Weekend Edit-A-Thon Puts Women In Wikipedia

Mar 8, 2016

A group of local women are taking on Wikipedia.

“The gender gap on Wikipedia really just boils down to most of the people who write on Wikipedia are men,” said Kelly Doyle, a librarian at West Virginia University and scholar on gender equality. "We're trying to ... get more women to write on Wikipedia and, as a result, have more articles and content about women."

Doyle drove to Pittsburgh on Saturday to join more than 100 participants in a day-long Wikipedia “edit-a-thon.”

Alexandra Oliver, writer and content creator for the Energy Innovation Center, co-hosted the local event, which was part of a worldwide campaign to add more female voices to Wikipedia content.

“So when I heard about this event, I thought it was a great idea, and it was surprising to me that Pittsburgh had not participated before,” Oliver said. “We thought it was time.”

Oliver has been contributing to Wikipedia for years, editing articles to include more citations about successful female researchers, scholars and, especially, artists. She said her mission is to close "a serious gender-gap online."

“We’ve increasingly become aware of the ways in which tech and online culture and digital culture are hostile to women,” Oliver said. “So, in the case of Wikipedia, this is reflected both in the content and the participation among the editorship.”

Oliver said only 15 percent of the biographical articles on the website are about women.

Because most of the participants at this weekend’s event were beginners, organizers started with a brief tutorial on what constitutes relevant content and sources.

A few men also participated, like Mark Howe from Open Pittsburgh, which advocates for access to governmental information. Howe said access shouldn’t be limited to gender.

“From a technology standpoint, obviously it’s male-dominated," he said. "What has to happen is a real understanding that there are more than just guys in the technology field interested in technology and interested in information.”

Co-organizer and self-described feminist Vicky Clark said she hoped events like the “edit-a-thon” draw attention to the significant contributions from women, especially in technology.

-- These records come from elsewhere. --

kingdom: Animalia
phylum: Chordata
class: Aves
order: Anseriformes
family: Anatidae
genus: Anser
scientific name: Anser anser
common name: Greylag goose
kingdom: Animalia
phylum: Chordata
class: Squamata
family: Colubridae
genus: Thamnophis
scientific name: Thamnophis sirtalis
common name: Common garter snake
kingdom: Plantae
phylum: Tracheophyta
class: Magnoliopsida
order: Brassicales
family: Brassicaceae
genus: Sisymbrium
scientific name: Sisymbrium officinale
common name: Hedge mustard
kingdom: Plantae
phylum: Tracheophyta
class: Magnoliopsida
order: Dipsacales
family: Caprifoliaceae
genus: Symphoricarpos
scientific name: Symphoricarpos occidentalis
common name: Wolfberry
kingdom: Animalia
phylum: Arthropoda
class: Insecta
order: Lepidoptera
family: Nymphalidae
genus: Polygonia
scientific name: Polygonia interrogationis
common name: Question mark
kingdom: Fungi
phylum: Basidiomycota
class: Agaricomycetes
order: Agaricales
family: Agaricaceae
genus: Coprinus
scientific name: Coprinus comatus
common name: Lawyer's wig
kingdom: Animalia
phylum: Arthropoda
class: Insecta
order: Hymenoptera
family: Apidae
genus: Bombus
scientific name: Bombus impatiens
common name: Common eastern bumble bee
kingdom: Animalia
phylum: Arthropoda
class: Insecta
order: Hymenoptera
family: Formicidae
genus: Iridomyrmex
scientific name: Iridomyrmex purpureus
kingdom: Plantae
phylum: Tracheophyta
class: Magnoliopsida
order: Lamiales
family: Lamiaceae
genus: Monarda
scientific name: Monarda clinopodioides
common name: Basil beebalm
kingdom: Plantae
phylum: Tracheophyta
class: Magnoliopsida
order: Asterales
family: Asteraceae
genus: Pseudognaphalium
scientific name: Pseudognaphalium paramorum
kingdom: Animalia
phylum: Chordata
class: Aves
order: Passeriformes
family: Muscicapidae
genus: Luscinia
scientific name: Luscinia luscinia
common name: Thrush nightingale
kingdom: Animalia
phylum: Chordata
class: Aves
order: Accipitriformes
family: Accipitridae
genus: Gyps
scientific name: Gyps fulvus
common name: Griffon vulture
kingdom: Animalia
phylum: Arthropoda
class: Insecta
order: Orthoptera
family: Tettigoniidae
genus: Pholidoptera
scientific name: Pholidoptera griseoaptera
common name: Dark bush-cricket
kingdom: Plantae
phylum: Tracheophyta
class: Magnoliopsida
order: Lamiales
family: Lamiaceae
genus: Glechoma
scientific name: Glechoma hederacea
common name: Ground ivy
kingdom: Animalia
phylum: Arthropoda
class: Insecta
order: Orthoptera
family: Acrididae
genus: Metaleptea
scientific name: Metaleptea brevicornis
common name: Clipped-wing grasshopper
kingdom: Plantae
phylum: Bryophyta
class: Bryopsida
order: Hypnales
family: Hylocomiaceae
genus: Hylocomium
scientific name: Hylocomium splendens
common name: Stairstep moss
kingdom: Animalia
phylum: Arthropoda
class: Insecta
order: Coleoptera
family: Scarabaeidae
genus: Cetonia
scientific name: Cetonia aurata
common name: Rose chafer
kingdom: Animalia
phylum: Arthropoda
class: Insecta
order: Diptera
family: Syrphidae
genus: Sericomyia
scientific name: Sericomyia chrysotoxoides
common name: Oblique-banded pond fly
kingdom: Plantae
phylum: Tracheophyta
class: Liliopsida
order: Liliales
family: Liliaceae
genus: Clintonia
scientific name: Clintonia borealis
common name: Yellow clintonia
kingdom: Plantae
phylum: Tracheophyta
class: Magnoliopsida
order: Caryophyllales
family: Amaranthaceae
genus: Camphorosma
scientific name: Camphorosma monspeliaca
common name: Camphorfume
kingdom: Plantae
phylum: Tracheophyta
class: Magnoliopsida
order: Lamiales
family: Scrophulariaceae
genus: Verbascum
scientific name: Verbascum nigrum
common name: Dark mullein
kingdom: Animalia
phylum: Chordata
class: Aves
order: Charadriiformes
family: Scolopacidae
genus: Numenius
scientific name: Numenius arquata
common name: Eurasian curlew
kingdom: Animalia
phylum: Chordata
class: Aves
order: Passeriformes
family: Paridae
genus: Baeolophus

“Wikipedia is used by so many people,” Clark said. “If they don’t see women, they don’t think women did anything.”

To date, nearly 1,000 Wikipedia articles have been created or improved with new citations as a direct result of the annual “edit-a-thon.” Wikipedia supports and promotes the event, along with companies like Google, who also provided funding.

In this week's Tech Report calendar:

  • The man credited with inventing email has died. Internet pioneer Ray Tomlinson was 74 years old. Back in 1971, he came up with the idea of electronic messages that could be sent from one network to another. His invention included the @ symbol in email addresses. Tomlinson was inducted into the Internet Hall of Fame four years ago. He died this weekend from a heart attack.
  • There’s some disappointing news for British Nook owners. Barnes and Noble has announced it will stop selling digital books in the UK next week.  The decision is the result of sluggish sales, which lag significantly behind competitor Amazon Kindle. Here in the here in the U.S., e-book sales were down as much as 10 percent last year, according to the Association of American Publishers.